STATED EXERCISE:
Answer these questions from the exit-strategy interview below.
1. How many years had the neighbor two doors down owned his business?
2. In the family business example, what did the two children who had nothing to do with the business do for work?
3. What is named as the number one thing that kills deals when owners sell their companies?

PAGE TEXT:
━━━━
Thank you so much. I’m thrilled to be here. I’ve been looking forward to our conversation.

It’s important that we have an exit strategy. Many people think, “I have an exit strategy,” but do you really have an exit strategy? Your strategy might be, “I’m going to grow this for twenty years or I’m going to grow this to $20 million and I’m going to sell it.” If you even think about that, you can never start your exit strategy. Meaning that you need to have a strategy and have your structure in place before anything could happen. Is that not correct?

That is so correct. It’s 100% spot on. A story brought that home, where our two-door down neighbor, a 34-year veteran of owning his business, decided not to wake up on Monday and he had no plans in place. You go from that perspective all the way to you have a great business, the market is going well that it’s like, “Maybe this is the peak and we should get out now.” You want to have a business where it will be attractive for somebody else to want to buy it or if it is a family business, you want your next generation to be able to look at it and say, “I want to be a part of this.”

You want to have a business that is attractive for somebody else to want to buy it.

As opposed to, “Mom and dad handed me a rock and I feel pressured into taking it.” Getting a company ready to sell, for example, as a transition strategy is not “I wake up now and do it tomorrow.” It takes time and thoughtful preparation from day one. Having a vision of where you want it to go and making sure that it’s always ready for sale. Even though it’s not on the market, it’s always ready for sale.

Martha, maybe about 35% of our readers are on the verge of starting their businesses or have started a side hustle. I would say that even your day one if you have a mindset of starting a business that you could sell someday, you’re going to be thinking about things like brand names that other people might want, all the different things that go with a sale of a business. Number one, we have to differentiate between a business that’s a profit and loss business versus building a brand, for example. What does your business stand? That makes it easier to sell it someday.

Even if, let’s say hypothetically, a family has three children. The mother and the father started the business. They now have to transition it to their kids. I know somebody who went through this. They had four kids. Two of them didn’t have anything to do with the business. One was a dentist and one was a professor. The other two wanted to have the business but one didn’t want to do any sales, all that but the four of them inherited it. How do you then value the two that don’t want to have to do with that? They’re entitled to something. The company that I was telling you about is a $25 million company. That’s a good size company.

Eventually, they did sell out to 51% ownership to an investment firm twenty years down the road but it came after huge family fights and several divorces. It went through all that stuff. It was ugly. This uptick is very important. I know you’ve been doing this for most of your adult life. You were in a consulting business, worked for a consulting company and then went out on your own and did this. What are some of the tips from the very beginning stages? If you are now thinking about selling, it might be almost late. You need to hustle at this point. What are the tips?

In terms of the tips at the outset, when you’re starting your business, you need to think about it from the perspective of setting up good systems that are helping your teammates learn and carry on the business, as well as setting up a management team. The number one thing that kills deals when you go to market and sell your companies is if the company is overly dependent on the owner. Meaning all the relationships are with the owner, all the institutional knowledge, all of that stuff.
━━━━
DATA ENTRIES:
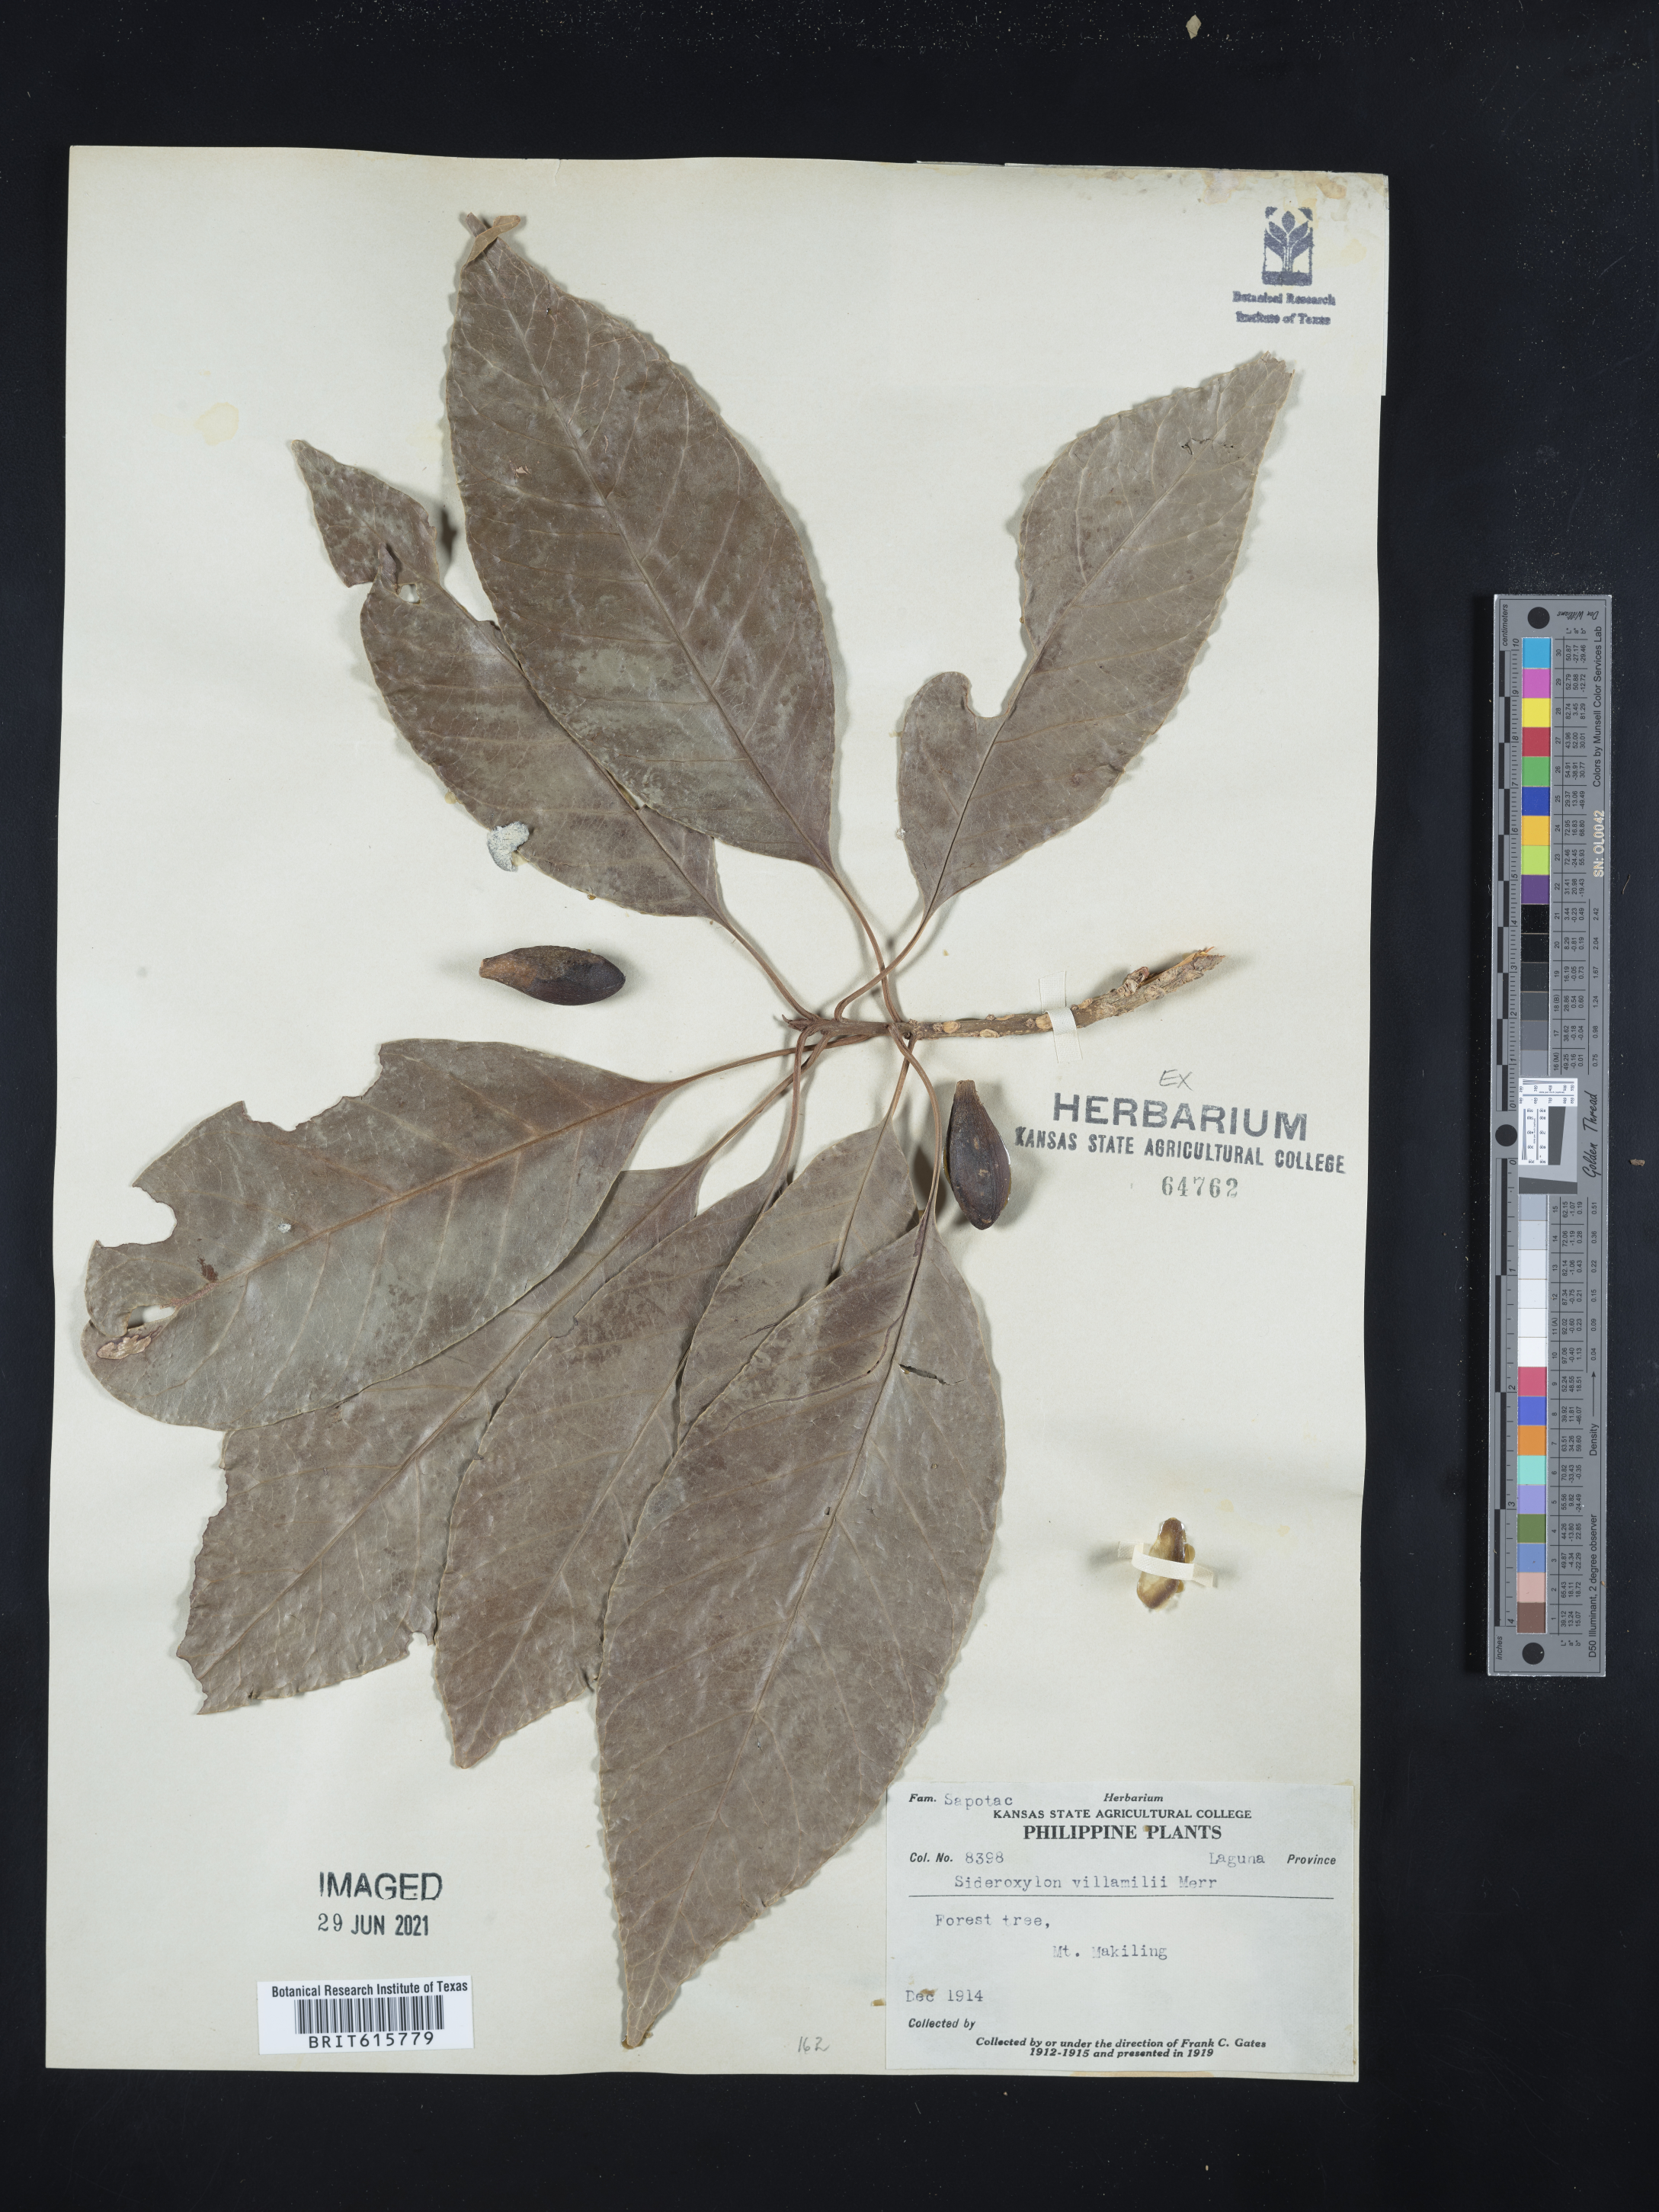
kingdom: Plantae
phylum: Tracheophyta
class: Magnoliopsida
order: Ericales
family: Sapotaceae
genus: Planchonella
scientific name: Planchonella villamilii
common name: White nato
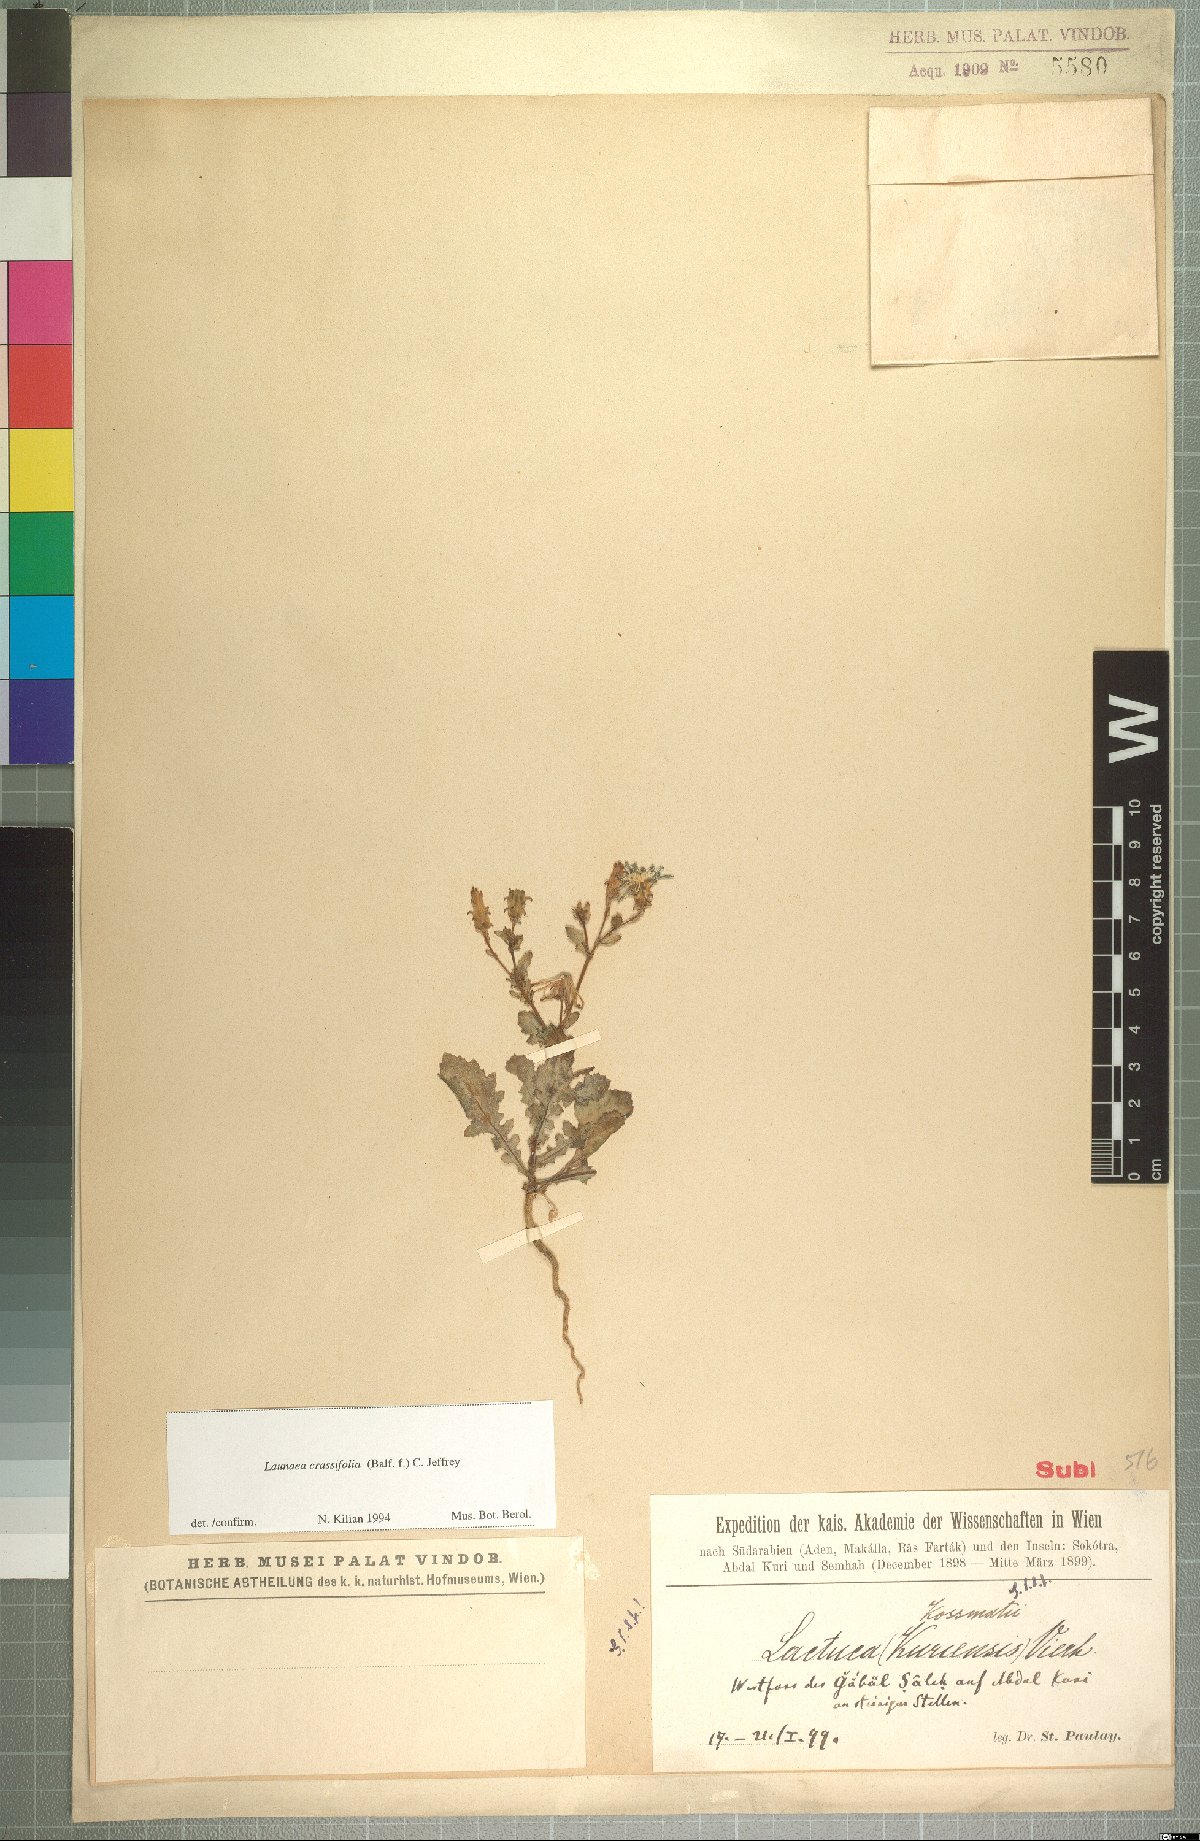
━━━━
FINISHED ANSWER:
1. 34 years.
2. One was a dentist and one was a professor.
3. The company being overly dependent on the owner.